In the sixties whale sharks were still a sensational and rare subject to be filmed. Only a couple had ever been seen by divers underwater. One was in The Red Sea, (by Hans Hass) another – the first in Australia was off Montague Island, New South Wales in 1964 (with cameraman Ben Cropp and diver George Meyer).
The 1968 Seal Rocks Encounter featured a much larger whale shark with not quite as clear underwater visibility conditions.
My black and white 35mm pictures made a three pages picture story in a Sydney evening tabloid that was syndicated around the world. These were the first 35mm pictures, all previous whale shark pictures taken in the world were off tiny 16mm movie film frames.
At Brisbane some years later, whale sharks were still a much sought subject to film. I was quizzed by one of the then leading American underwater film cameramen-lecturers, “John, where can we (both) go to film a whale shark in Australia”?
My answer was not entirely honest as I’d not been there – “The north-west of Western Australia.”

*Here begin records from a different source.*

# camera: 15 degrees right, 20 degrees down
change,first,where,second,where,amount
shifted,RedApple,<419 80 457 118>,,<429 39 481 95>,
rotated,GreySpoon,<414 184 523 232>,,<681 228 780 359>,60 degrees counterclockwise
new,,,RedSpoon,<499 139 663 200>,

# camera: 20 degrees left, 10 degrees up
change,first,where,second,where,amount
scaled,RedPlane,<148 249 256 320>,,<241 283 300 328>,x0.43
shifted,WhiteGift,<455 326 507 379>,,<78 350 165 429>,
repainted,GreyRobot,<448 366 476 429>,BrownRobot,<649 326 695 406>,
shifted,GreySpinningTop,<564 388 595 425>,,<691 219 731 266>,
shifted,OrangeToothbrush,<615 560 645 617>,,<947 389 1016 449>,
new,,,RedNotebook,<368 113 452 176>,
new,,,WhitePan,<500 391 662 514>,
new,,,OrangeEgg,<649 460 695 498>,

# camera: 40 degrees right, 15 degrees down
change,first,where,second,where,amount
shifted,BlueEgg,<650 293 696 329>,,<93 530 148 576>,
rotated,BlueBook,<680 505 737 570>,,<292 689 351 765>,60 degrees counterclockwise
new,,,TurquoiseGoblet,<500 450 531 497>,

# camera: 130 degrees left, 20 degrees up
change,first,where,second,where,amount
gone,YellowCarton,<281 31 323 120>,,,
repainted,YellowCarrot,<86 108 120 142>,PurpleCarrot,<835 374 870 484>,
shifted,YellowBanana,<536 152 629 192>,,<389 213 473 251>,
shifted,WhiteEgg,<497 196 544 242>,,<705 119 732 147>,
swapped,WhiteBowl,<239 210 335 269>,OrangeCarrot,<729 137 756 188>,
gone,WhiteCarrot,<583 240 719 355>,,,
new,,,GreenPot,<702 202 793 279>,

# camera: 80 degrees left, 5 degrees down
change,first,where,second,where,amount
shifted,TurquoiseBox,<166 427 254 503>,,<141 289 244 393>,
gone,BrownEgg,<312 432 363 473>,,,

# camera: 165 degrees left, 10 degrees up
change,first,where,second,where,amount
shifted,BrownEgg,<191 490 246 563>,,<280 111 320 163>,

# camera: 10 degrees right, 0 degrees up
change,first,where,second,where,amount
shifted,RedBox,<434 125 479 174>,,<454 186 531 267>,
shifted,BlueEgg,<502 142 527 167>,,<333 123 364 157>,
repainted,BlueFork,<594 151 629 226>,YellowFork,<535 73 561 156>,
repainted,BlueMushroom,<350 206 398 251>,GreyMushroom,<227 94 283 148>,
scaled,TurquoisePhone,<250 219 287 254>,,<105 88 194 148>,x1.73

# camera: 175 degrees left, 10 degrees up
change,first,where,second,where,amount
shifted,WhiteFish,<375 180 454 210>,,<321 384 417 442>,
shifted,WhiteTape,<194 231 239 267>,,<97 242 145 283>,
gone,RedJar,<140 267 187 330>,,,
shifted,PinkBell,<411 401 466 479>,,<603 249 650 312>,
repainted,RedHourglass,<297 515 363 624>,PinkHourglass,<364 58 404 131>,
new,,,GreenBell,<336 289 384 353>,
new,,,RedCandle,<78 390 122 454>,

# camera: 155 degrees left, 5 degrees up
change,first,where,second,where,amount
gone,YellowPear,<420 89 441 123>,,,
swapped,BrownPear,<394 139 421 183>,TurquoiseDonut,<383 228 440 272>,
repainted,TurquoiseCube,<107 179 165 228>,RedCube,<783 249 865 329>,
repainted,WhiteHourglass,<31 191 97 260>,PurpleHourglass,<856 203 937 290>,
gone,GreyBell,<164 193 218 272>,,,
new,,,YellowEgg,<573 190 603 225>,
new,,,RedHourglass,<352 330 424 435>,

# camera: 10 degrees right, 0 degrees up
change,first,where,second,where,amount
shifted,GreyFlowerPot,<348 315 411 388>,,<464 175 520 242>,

Several years later the whale sharks were ‘discovered’ off Exmouth in the north-west of Western Australia by a small National Geographic sponsored team. When the discovery was still hot news to only a few people I used an introduction by a friend to do something for TV in Australia.
We then suggested to a high rating current affairs TV show that we could film them underwater scenes for a whale shark story at Exmouth.
The show researchers noted with interest the details, then ceased contact and soon after sent their own people to do the story.
The producer and the researcher who I spoke with have since risen to the tops of their television professions.